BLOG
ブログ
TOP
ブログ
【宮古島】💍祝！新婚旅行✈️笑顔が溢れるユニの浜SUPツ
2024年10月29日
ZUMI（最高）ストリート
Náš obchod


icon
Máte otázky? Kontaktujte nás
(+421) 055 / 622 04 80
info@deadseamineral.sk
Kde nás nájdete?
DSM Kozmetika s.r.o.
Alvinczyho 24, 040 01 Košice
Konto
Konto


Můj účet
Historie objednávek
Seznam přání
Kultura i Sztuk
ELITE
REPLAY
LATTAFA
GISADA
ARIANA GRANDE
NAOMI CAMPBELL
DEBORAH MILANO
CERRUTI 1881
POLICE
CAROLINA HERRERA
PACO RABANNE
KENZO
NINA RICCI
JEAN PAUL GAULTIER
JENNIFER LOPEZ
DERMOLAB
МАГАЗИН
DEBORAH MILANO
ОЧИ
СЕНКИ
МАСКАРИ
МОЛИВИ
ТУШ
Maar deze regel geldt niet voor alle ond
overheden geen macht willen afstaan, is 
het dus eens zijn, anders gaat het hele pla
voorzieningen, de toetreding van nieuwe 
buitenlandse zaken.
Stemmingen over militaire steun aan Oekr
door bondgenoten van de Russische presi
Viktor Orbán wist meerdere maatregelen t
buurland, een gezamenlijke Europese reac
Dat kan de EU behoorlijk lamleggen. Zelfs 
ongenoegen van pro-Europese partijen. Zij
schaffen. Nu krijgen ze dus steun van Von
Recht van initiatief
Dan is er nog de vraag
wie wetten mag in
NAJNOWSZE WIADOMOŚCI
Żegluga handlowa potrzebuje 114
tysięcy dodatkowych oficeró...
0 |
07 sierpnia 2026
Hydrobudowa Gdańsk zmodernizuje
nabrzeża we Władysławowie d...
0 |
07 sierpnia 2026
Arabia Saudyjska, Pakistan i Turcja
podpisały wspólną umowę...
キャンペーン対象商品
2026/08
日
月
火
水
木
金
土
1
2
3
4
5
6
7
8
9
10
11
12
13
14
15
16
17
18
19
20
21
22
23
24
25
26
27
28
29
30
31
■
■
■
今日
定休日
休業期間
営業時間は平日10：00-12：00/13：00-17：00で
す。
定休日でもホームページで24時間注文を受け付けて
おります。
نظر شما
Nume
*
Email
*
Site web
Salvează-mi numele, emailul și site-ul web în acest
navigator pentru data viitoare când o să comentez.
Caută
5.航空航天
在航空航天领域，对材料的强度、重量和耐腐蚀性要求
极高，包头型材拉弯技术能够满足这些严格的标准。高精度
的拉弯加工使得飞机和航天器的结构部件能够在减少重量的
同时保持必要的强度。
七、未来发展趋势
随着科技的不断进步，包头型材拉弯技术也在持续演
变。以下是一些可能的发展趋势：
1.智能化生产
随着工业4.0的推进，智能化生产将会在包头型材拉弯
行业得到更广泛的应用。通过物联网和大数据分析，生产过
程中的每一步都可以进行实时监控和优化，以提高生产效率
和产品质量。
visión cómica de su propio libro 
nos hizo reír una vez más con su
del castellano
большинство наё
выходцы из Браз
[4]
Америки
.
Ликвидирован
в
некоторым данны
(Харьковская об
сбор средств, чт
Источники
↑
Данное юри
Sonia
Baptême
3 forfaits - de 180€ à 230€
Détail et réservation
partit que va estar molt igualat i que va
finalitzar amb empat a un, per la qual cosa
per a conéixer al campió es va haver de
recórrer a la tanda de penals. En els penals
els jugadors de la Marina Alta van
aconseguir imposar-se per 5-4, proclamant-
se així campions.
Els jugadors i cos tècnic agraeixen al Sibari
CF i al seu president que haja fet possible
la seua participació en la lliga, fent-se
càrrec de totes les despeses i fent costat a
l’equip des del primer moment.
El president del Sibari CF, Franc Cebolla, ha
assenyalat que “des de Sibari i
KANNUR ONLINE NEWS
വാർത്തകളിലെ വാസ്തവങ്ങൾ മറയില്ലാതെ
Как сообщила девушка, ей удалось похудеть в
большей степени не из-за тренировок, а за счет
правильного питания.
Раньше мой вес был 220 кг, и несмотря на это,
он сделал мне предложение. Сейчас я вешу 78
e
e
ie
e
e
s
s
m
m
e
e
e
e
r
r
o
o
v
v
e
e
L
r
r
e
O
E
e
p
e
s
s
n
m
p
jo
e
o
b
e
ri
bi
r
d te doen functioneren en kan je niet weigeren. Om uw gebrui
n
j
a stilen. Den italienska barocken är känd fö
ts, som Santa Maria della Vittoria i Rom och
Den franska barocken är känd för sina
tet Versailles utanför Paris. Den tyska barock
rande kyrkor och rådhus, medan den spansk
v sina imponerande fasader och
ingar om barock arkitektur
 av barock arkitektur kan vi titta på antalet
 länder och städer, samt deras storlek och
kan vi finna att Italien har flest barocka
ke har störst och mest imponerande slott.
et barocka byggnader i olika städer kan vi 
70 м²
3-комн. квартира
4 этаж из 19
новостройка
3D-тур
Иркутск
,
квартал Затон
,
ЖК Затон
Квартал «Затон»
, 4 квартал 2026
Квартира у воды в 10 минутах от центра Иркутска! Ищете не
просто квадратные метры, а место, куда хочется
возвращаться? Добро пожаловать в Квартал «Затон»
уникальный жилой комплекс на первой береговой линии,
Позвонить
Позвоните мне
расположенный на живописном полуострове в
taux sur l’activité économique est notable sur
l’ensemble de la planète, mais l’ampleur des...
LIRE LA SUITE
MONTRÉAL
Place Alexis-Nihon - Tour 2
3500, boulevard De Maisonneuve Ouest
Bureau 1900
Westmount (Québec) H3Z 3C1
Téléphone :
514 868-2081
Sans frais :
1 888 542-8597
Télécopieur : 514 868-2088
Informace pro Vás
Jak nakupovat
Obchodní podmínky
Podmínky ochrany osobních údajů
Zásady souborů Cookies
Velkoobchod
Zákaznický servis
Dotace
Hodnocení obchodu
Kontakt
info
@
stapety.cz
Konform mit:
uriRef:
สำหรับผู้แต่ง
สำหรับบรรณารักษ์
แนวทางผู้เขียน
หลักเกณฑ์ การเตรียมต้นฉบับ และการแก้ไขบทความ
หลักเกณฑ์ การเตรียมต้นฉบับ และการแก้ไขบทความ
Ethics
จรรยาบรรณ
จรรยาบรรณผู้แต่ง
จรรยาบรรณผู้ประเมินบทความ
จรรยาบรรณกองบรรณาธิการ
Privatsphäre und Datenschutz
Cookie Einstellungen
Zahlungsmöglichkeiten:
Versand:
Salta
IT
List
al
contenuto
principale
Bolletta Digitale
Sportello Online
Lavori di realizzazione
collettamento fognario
-------------------------
Write out the listing line for line, from its first line through the line containing "voorzieningen, de toetreding van nieuwe", with both of those lines included.

BLOG
ブログ
TOP
ブログ
【宮古島】💍祝！新婚旅行✈️笑顔が溢れるユニの浜SUPツ
2024年10月29日
ZUMI（最高）ストリート
Náš obchod


icon
Máte otázky? Kontaktujte nás
(+421) 055 / 622 04 80
info@deadseamineral.sk
Kde nás nájdete?
DSM Kozmetika s.r.o.
Alvinczyho 24, 040 01 Košice
Konto
Konto


Můj účet
Historie objednávek
Seznam přání
Kultura i Sztuk
ELITE
REPLAY
LATTAFA
GISADA
ARIANA GRANDE
NAOMI CAMPBELL
DEBORAH MILANO
CERRUTI 1881
POLICE
CAROLINA HERRERA
PACO RABANNE
KENZO
NINA RICCI
JEAN PAUL GAULTIER
JENNIFER LOPEZ
DERMOLAB
МАГАЗИН
DEBORAH MILANO
ОЧИ
СЕНКИ
МАСКАРИ
МОЛИВИ
ТУШ
Maar deze regel geldt niet voor alle ond
overheden geen macht willen afstaan, is 
het dus eens zijn, anders gaat het hele pla
voorzieningen, de toetreding van nieuwe 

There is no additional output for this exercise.